Phosphorus is a naturally occurring element. It’s number 15 on the periodic table and its abbreviation is P. It’s an element needed by both plants and humans.

How Do Plants Use Phosphorus?

Plants, including grass, need phosphorus, as it contributes to a number of important functions. Phosphorus:
• Plays an important role in photosynthesis.
• Helps plants breathe.
• Supports energy transfer and storage.
• Helps plants use water efficiently.
• Promotes root growth and the development of new tissue.
• Is associated with root development.

Leaching and Nutrient Runoff

The term leaching is used when referring to nutrients flowing into the ground. Runoff is caused by precipitation and the water remains on the surface.

Nutrient runoff—excess nitrogen and phosphorus being washed into waterways by rain—is a significant global water pollution problem. Although vital for plants, in excess phosphorus contributes to algae blooms, fish kills, blocked culverts, odors and objectionable appearance in ponds, lakes and streams. Industry, agriculture, farming and construction are major sources of nutrient runoff. Improper fertilization of home lawns can also be a contributor.

Not All Phosphorus is Created Equal

There are different types of phosphorus used in fertilizer, including triple superphosphate (TSP), which has been a commonly used source of phosphorus in chemical fertilizers for many years. “Over 90% of the total phosphorus in TSP is water soluble, making it rapidly available to plants,” but also makes it more likely to leach or runoff.

The phosphorus in Milorganite is in a recycled, “bound” form and is slowly released at a rate plants can use. This type of phosphorus significantly reduces the likelihood for leaching or runoff.

The Irony: Phosphorus Can Help Decrease Phosphorus Runoff

“Huh? Isn’t that a contradiction?”

It may seem like a contradiction, but research has demonstrated that healthy lawns fertilized with the right type of phosphorus can actually reduce phosphorus runoff, even compared to unfertilized lawns!

Healthy lawns play a key role in keeping our waterways clean. A thick, lush lawn—the kind of lawn you’re looking for—serves as a filtration system that cleans and purifies water as it returns to the ground or runs into streams, rivers and lakes. This natural water filtration reduces leaching and runoff.

Brian Horgan, Ph.D., associate professor at the University of Minnesota and extension turfgrass specialist, explains the surprising results of a field research study (video below) on nutrient runoff and the use of phosphorus fertilizers.  This study demonstrated that properly fertilized lawns result in less phosphorus runoff.

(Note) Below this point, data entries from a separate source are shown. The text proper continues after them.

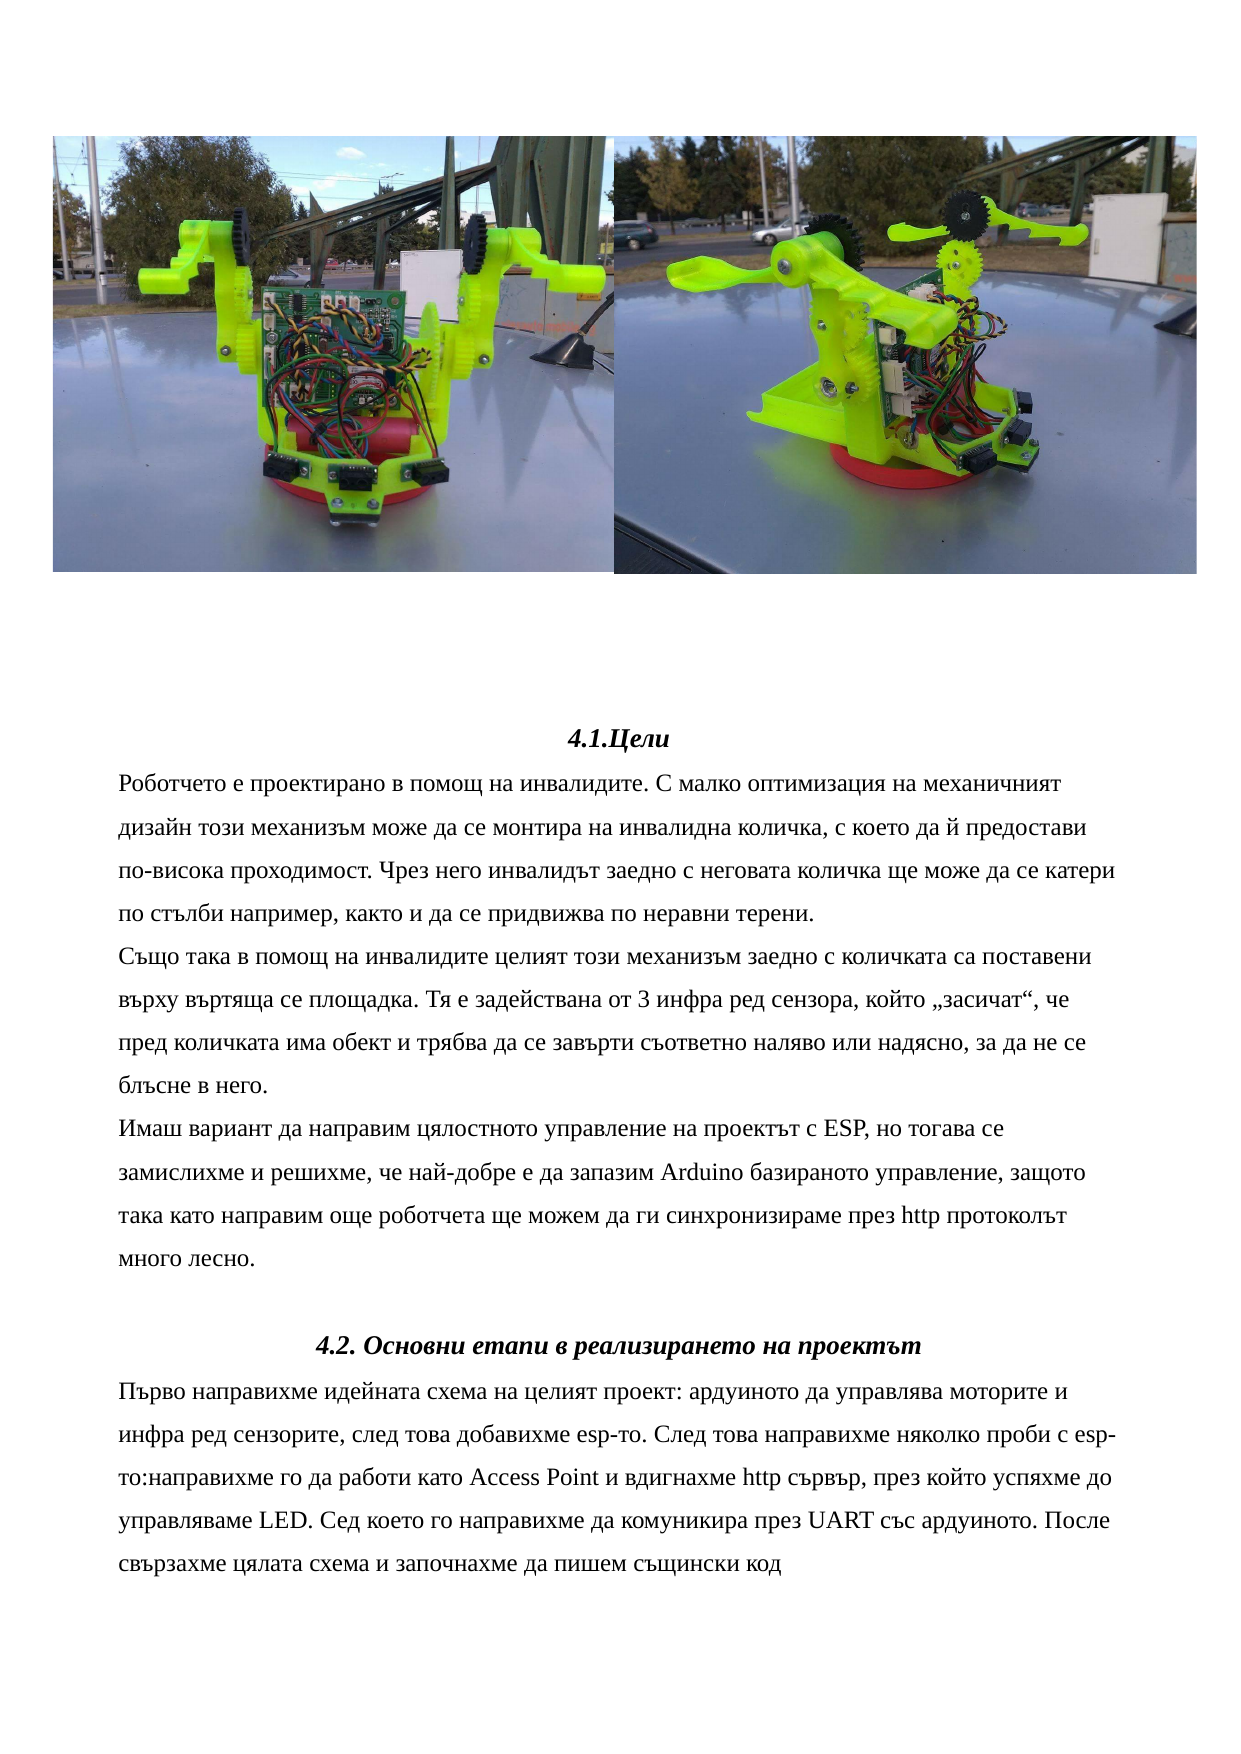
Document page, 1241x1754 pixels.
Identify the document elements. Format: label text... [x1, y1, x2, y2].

text Първо направихме идейната схема на целият проект: ардуиното да управлява моторите и инфра ред сензорите, след това добавихме esp-то. След това направихме няколко проби с esp-то:направихме го да работи като Access Point и вдигнахме http сървър, през който успяхме до управляваме LED. Сед което го направихме да комуникира през UART със ардуиното. После свързахме цялата схема и започнахме да пишем същински код [118, 1376, 1122, 1577]
text Роботчето е проектирано в помощ на инвалидите. С малко оптимизация на механичният дизайн този механизъм може да се монтира на инвалидна количка, с което да й предостави по-висока проходимост. Чрез него инвалидът заедно с неговата количка ще може да се катери по стълби например, както и да се придвижва по неравни терени. [118, 768, 1122, 927]
text Също така в помощ на инвалидите целият този механизъм заедно с количката са поставени върху въртяща се площадка. Тя е задействана от 3 инфра ред сензора, който „засичат“, че пред количката има обект и трябва да се завърти съответно наляво или надясно, за да не се блъсне в него. [118, 941, 1122, 1099]
text 4.2. Основни етапи в реализирането на проектът [118, 1329, 1122, 1360]
text 4.1.Цели [118, 722, 1122, 753]
picture [52, 136, 1197, 574]
text Имаш вариант да направим цялостното управление на проектът с ESP, но тогава се замислихме и решихме, че най-добре е да запазим Arduino базираното управление, защото така като направим още роботчета ще можем да ги синхронизираме през http протоколът много лесно. [118, 1113, 1122, 1272]
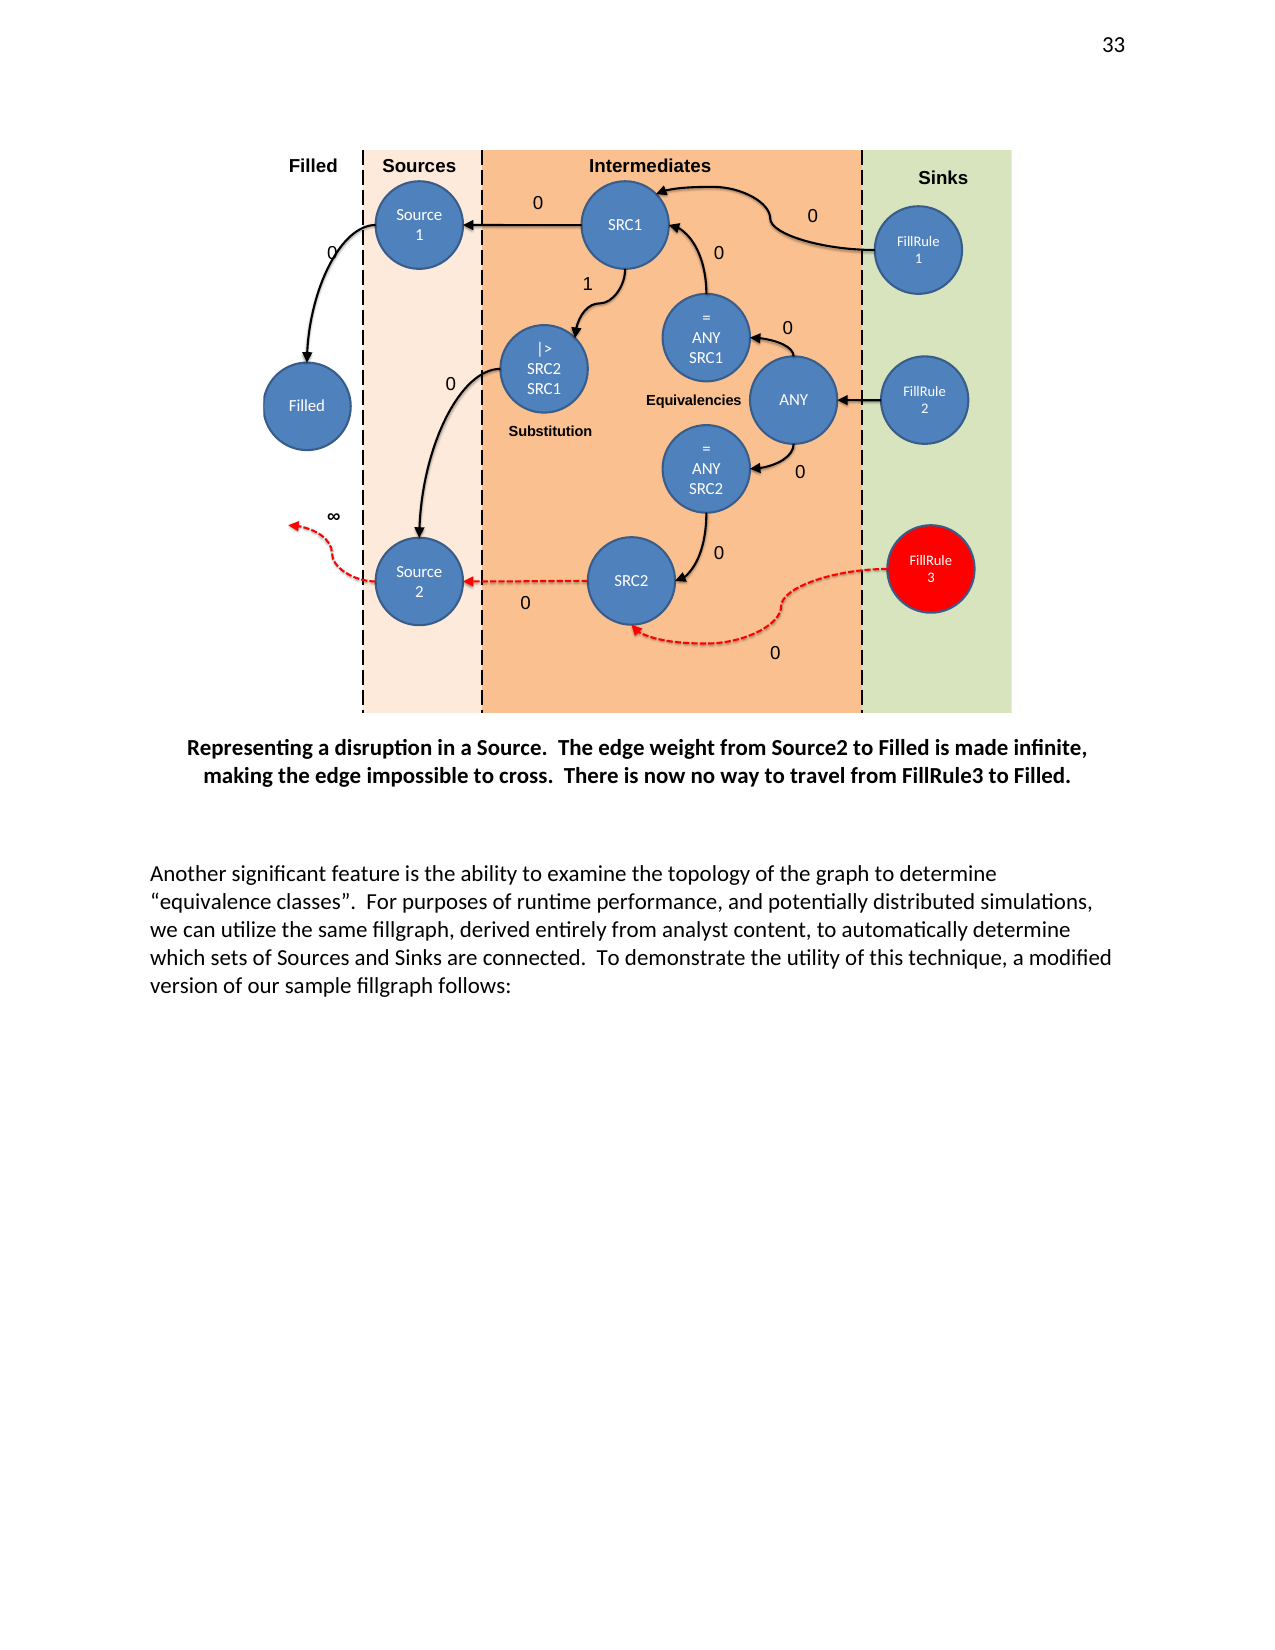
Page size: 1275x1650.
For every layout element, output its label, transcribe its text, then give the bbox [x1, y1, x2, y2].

text Representing a disruption in a Source. The edge weight from Source2 to Filled is made infinite, making the edge impossible to cross. There is now no way to travel from FillRule3 to Filled. [150, 733, 1125, 789]
text Another significant feature is the ability to examine the topology of the graph to determine “equivalence classes”. For purposes of runtime performance, and potentially distributed simulations, we can utilize the same fillgraph, derived entirely from analyst content, to automatically determine which sets of Sources and Sinks are connected. To demonstrate the utility of this technique, a modified version of our sample fillgraph follows: [150, 859, 1125, 999]
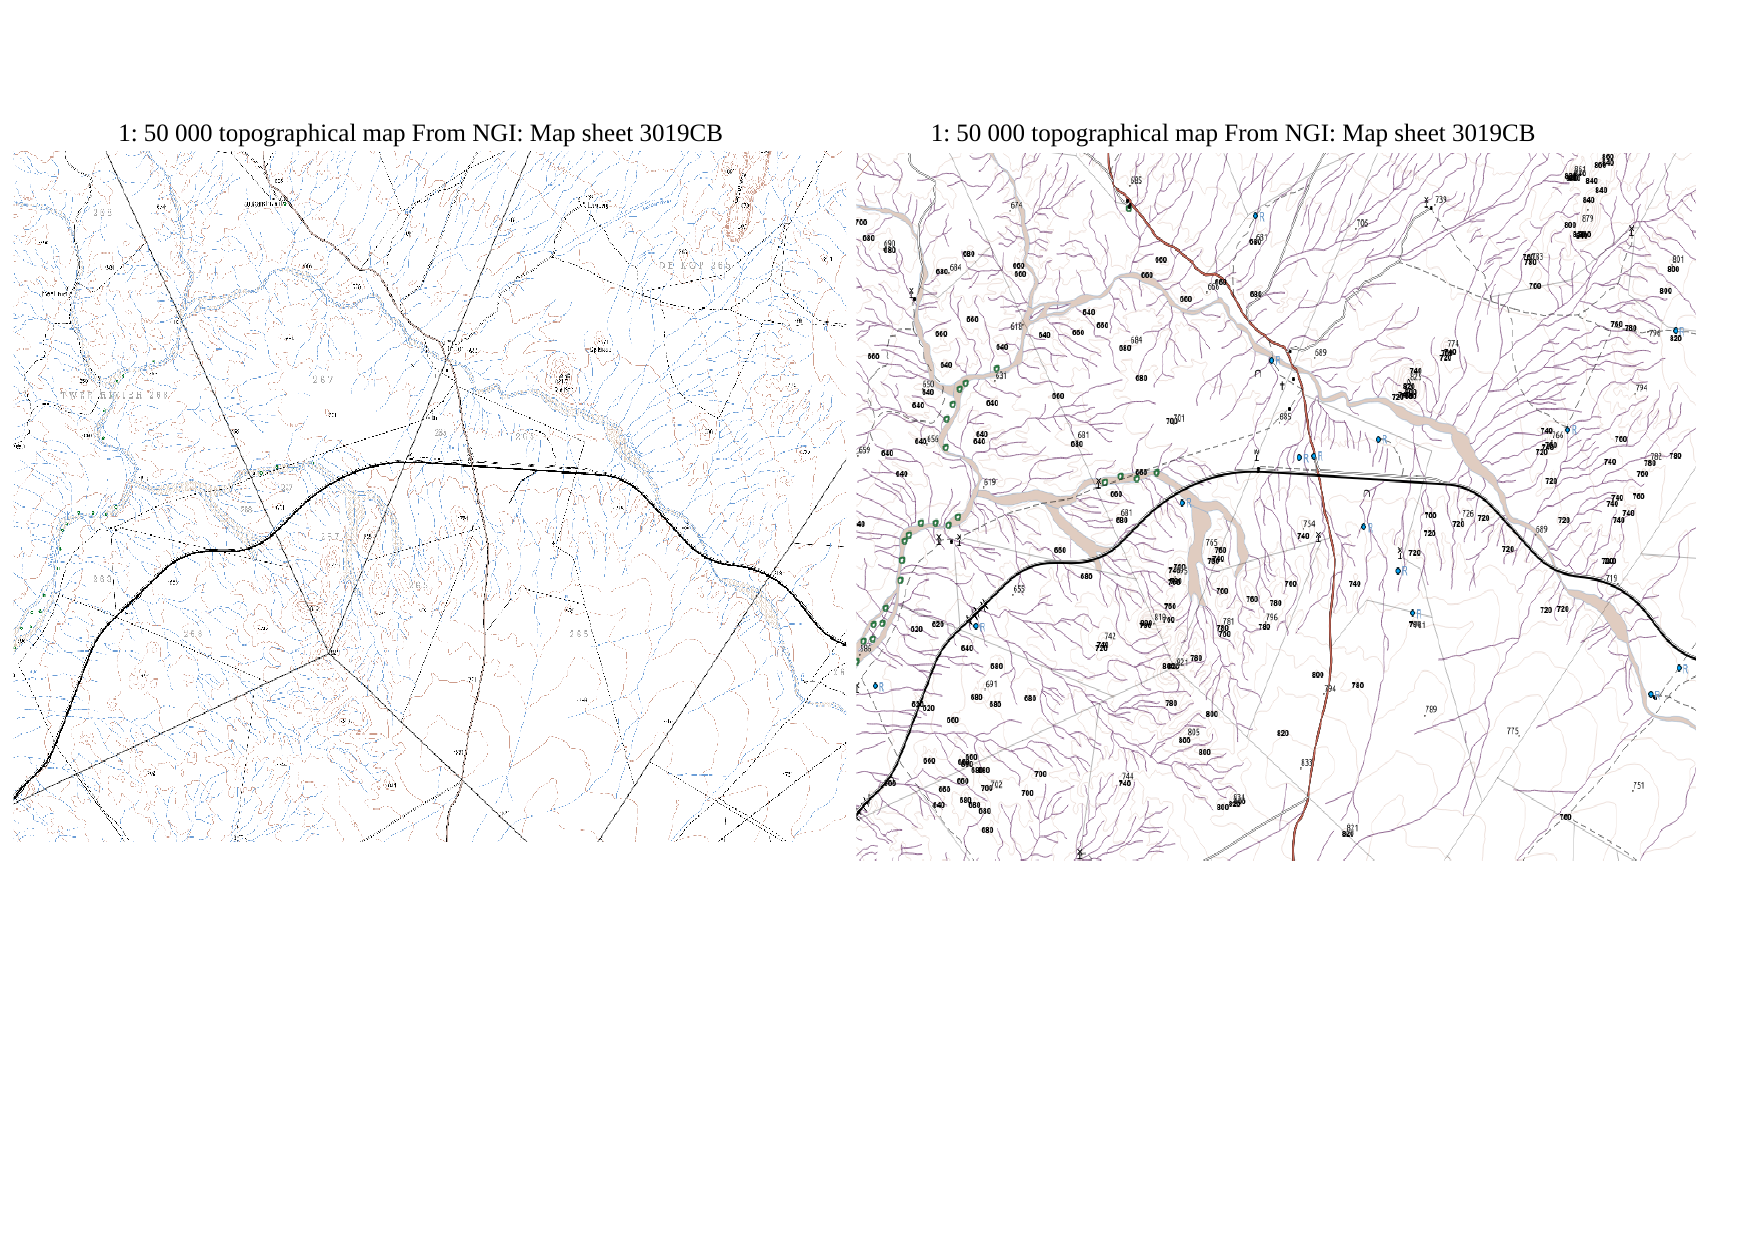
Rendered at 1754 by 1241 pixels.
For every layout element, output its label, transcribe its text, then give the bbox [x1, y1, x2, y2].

Research conducted by the University of Florida compared the slow-release phosphorus found in Milorganite to fertilizers with other synthetic sources of phosphorus. It demonstrated that the insoluble, bound form of phosphorus in Milorganite, which is more readily available to plants, is significantly less likely to leach. The phosphorus is released at a rate and amount plants can use, rather than rapidly, which can contribute to nutrient runoff.

Proper Fertilization to Avoid Runoff

Use an environmentally friendly fertilizer, such as Milorganite, that’s less likely to leach into waterways.
Milorganite complies with phosphorus regulations in all states.

You can reduce nutrient runoff by not fertilizing within 10 feet of any waterway, including oceans, lakes, rivers, streams and ponds. Create a buffer zone of grasses and natural vegetation along a shoreline to help prevent soil erosion and retain some of the nutrients that might otherwise enter a waterway.

Avoid fertilizing if heavy rain is expected and never dispose of fertilizer in waterways, wetlands or other bodies of water.   After fertilizing, sweep excess fertilizer from solid surfaces, such as driveways, decks, patios, streets and sidewalks, back onto the lawn.